Beauty in the Public Way
The George Cutter Company of South Bend was once the largest municipal street-light manufacturer in the United States. Their lamps lined cities across the country with warm light and cast ornamental detail. Beauty in the public way.
Our cities comprise countless bits of ordinary infrastructure that once carried the imprint of craft and shared imagination. Today, it is not so. Simon Sarris said this well in his essay That which is unique, breaks:
Some years ago a nearby city built a plaza. It is wholly unremarkable: No one lingers there, no one brings food or a book. Children do not play there. If a public space is never used, why did we make it? The question returns an echo: If we are richer today, why are we not routinely surpassing the shared spaces we were able to create one hundred years ago?
What did a person photographing such a park imagine about the beauty of our parks, one hundred years hence? What do we imagine about the beauty of our public spaces one hundred years from today? Maybe the echo is closer: Do we engage in the act of imagining public spaces at all? Somebody had to once, for this park was not an accident.
Love and effort create magnificent places. Genius inhabits them. People go to them because they know such places and landscapes offer consolation of the soul, and the soul is not fooled by substitutes. We let those places turn our moods, we want them to, they do so easily. Today it is not always hard to find such places, but why is it difficult to make new ones?
But when we consider street-lights specifically, we notice that the loss may have less to do with a diminished desire for beauty than with an overwhelming desire for efficiency. Rust Belt Kid said this well on X:
Mass production has really done a toll on intricate metal work.
Used to be $5 bucks for standard, $10 for intricate
Now its $1 for cheap standard, $5 American standard, $20 bucks for intricate
A lot harder to justify
In choice A, both quotes came from your town
In choice B, one comes from China (takes 3 days), one comes from America (3 weeks) and the final option still comes from America but takes 3 months
And yet, whatever the reason, we deserve—nay, need—better.
When we talk about South Bend’s industrial heritage, it’s easy to gesture toward Studebaker, Bendix, and Oliver and miss the smaller concerns whose work traveled just as far. The George Cutter Company was one such concern.
George M. Cutter was born in Boston in 1853 and by 1881 was working under Alexander Graham Bell, sent abroad to help install the first telephone systems in Russia. A decade later he founded his own firm and began designing lighting hardware. After a fire destroyed his Chicago factory in 1904, he moved to South Bend, where he built a new plant at Notre Dame Avenue and Northside Boulevard. From there, the George Cutter Company became the largest municipal street-light manufacturer in the United States—known for their arc brackets, mast arms, and cast-iron standards that balanced engineering discipline with ornamental grace.

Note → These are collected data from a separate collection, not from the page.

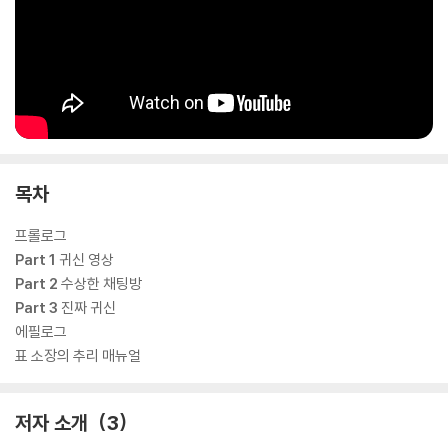
목차
프롤로그
Part 1
귀신 영상
Part 2
수상한 채팅방
Part 3
진짜 귀신
에필로그
표 소장의 추리 매뉴얼
저자 소개
3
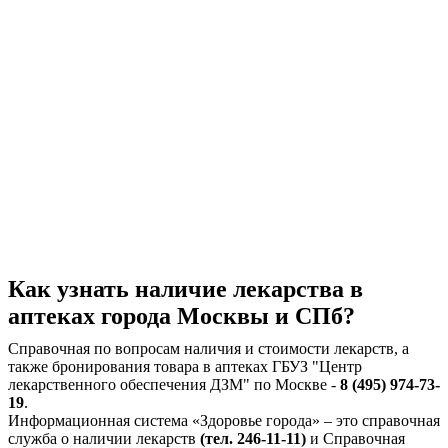
Как узнать наличие лекарства в
аптеках города Москвы и СПб?
Справочная по вопросам наличия и стоимости лекарств, а
также бронирования товара в аптеках ГБУЗ "Центр
лекарственного обеспечения ДЗМ" по Москве -
8 (495) 974-73-
19
.
Информационная система «Здоровье города» – это справочная
служба о наличии лекарств
(тел. 246-11-11)
и Справочная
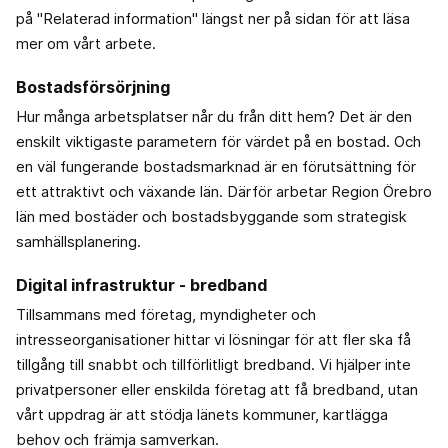
på "Relaterad information" längst ner på sidan för att läsa
mer om vårt arbete.
Bostadsförsörjning
Hur många arbetsplatser når du från ditt hem? Det är den
enskilt viktigaste parametern för värdet på en bostad. Och
en väl fungerande bostadsmarknad är en förutsättning för
ett attraktivt och växande län. Därför arbetar Region Örebro
län med bostäder och bostadsbyggande som strategisk
samhällsplanering.
Digital infrastruktur - bredband
Tillsammans med företag, myndigheter och
intresseorganisationer hittar vi lösningar för att fler ska få
tillgång till snabbt och tillförlitligt bredband. Vi hjälper inte
privatpersoner eller enskilda företag att få bredband, utan
vårt uppdrag är att stödja länets kommuner, kartlägga
behov och främja samverkan.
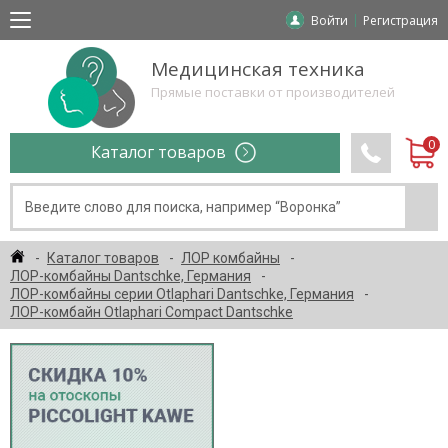
Войти
Регистрация
Медицинская техника
Прямые поставки от производителей
Каталог товаров
Каталог товаров
ЛОР комбайны
ЛОР-комбайны Dantschke, Германия
ЛОР-комбайны серии Otlaphari Dantschke, Германия
ЛОР-комбайн Otlaphari Compact Dantschke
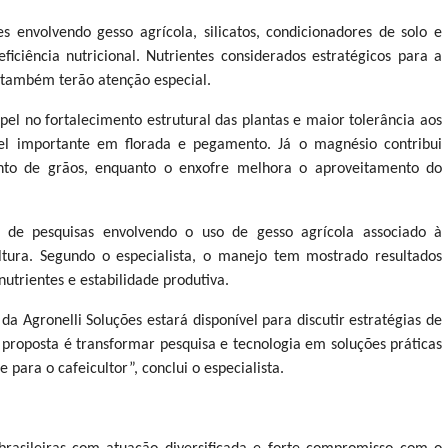
envolvendo gesso agrícola, silicatos, condicionadores de solo e
eficiência nutricional. Nutrientes considerados estratégicos para a
, também terão atenção especial.
pel no fortalecimento estrutural das plantas e maior tolerância aos
apel importante em florada e pegamento. Já o magnésio contribui
mento de grãos, enquanto o enxofre melhora o aproveitamento do
 de pesquisas envolvendo o uso de gesso agrícola associado à
ultura. Segundo o especialista, o manejo tem mostrado resultados
nutrientes e estabilidade produtiva.
a Agronelli Soluções estará disponível para discutir estratégias de
proposta é transformar pesquisa e tecnologia em soluções práticas
 para o cafeicultor”, conclui o especialista.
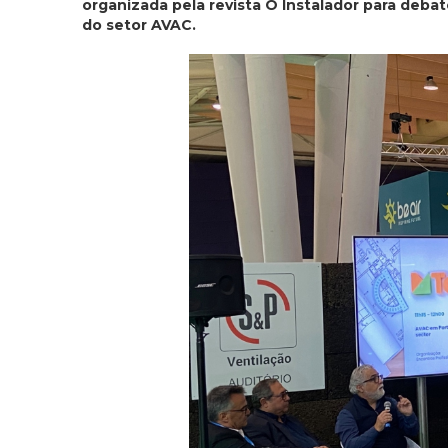
organizada pela revista O Instalador para deba
do setor AVAC.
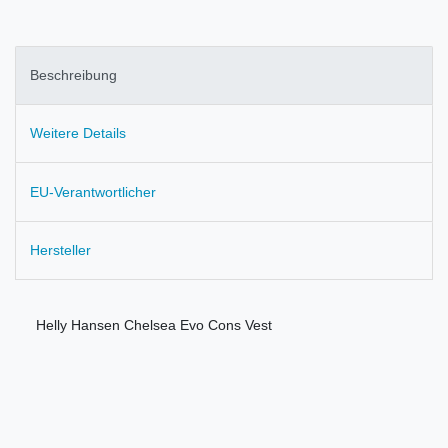
Beschreibung
Weitere Details
EU-Verantwortlicher
Hersteller
Helly Hansen Chelsea Evo Cons Vest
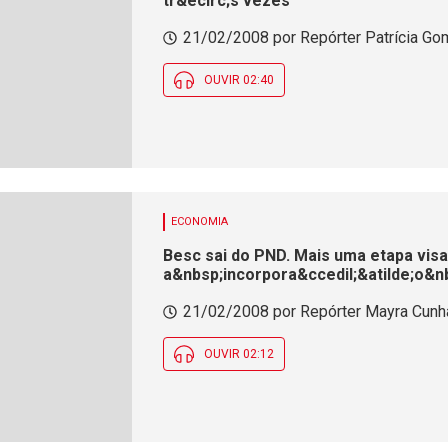
tr&ecirc;s vezes
21/02/2008 por Repórter Patrícia Go
OUVIR 02:40
ECONOMIA
Besc sai do PND. Mais uma etapa vis
a&nbsp;incorpora&ccedil;&atilde;o&nb
21/02/2008 por Repórter Mayra Cunha
OUVIR 02:12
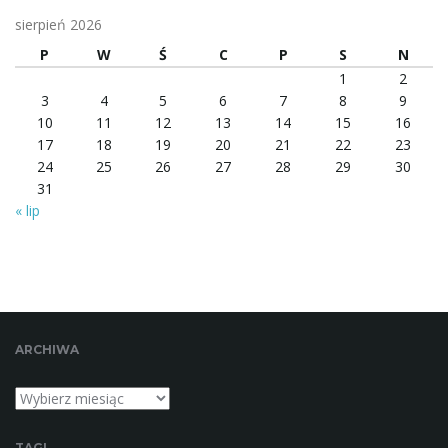
n
e
sierpień 2026
s
P
W
Ś
C
P
S
N
ł
1
2
o
3
4
5
6
7
8
9
w
10
11
12
13
14
15
16
o
17
18
19
20
21
22
23
l
24
25
26
27
28
29
30
u
31
b
« lip
f
r
a
z
a
ARCHIWA
Archiwa
TAGI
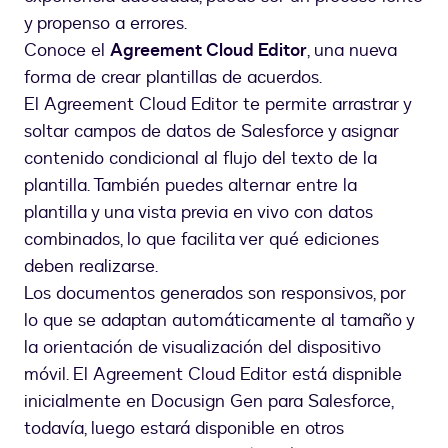
y propenso a errores.
Conoce el
Agreement Cloud Editor
, una nueva
forma de crear plantillas de acuerdos.
El Agreement Cloud Editor te permite arrastrar y
soltar campos de datos de Salesforce y asignar
contenido condicional al flujo del texto de la
plantilla. También puedes alternar entre la
plantilla y una vista previa en vivo con datos
combinados, lo que facilita ver qué ediciones
deben realizarse.
Los documentos generados son responsivos, por
lo que se adaptan automáticamente al tamaño y
la orientación de visualización del dispositivo
móvil. El Agreement Cloud Editor está dispnible
inicialmente en Docusign Gen para Salesforce,
todavía, luego estará disponible en otros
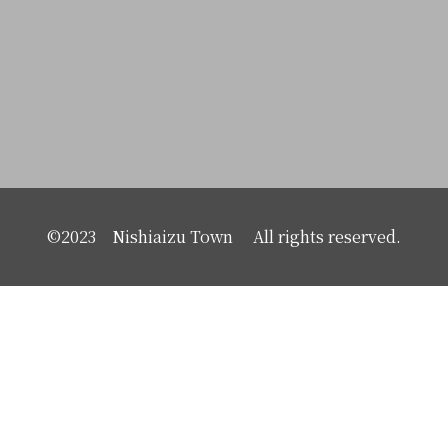
©2023 Nishiaizu Town All rights reserved.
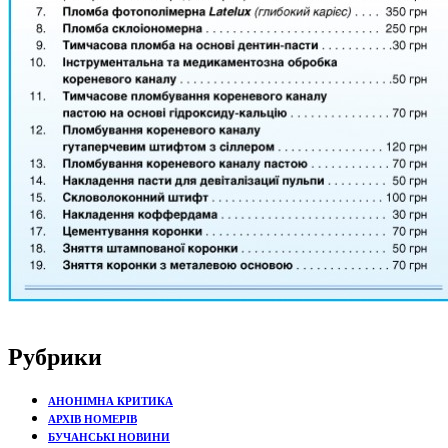
Рубрики
АНОНІМНА КРИТИКА
АРХІВ НОМЕРІВ
БУЧАНСЬКІ НОВИНИ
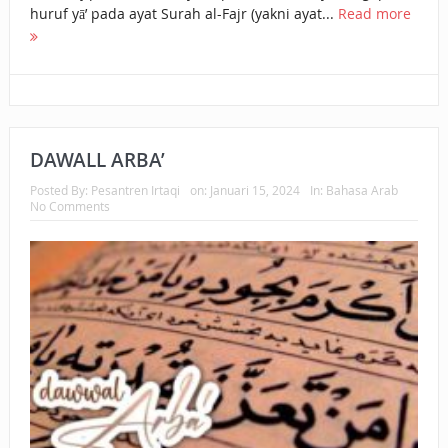
huruf yā’ pada ayat Surah al-Fajr (yakni ayat...
Read more
DAWALL ARBA’
Posted By:
Pesantren Irtaqi
on:
Januari 15, 2024
In:
Bahasa Arab
No Comments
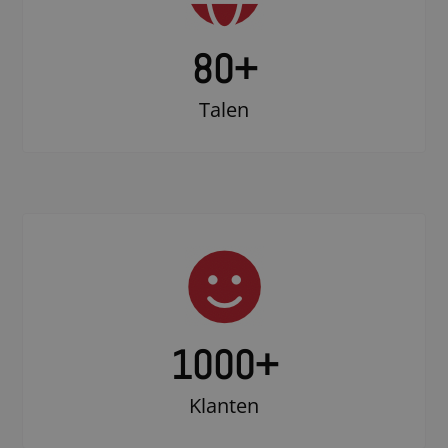
80+
Talen
1000
+
Klanten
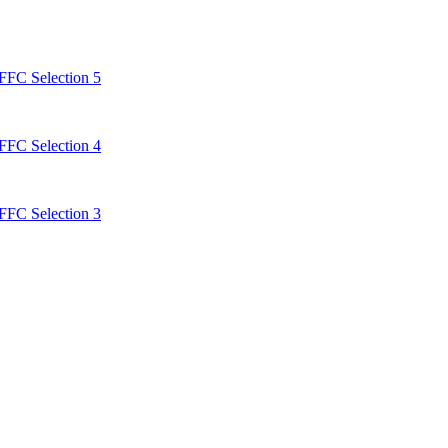
FC Selection 5
FC Selection 4
FC Selection 3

Their lamps stood in Chicago, New York, Seattle, and of course South Bend, each carrying the inscription George Cutter Company, South Bend, Ind. at its base.
Almost all of these fixtures are gone—the only remains I know of in South Bend are the replicas dotting the Michigan Street Bridge. Across nearly all of our ordinary infrastructure, beauty has become optional.
These photographs remind us of another way.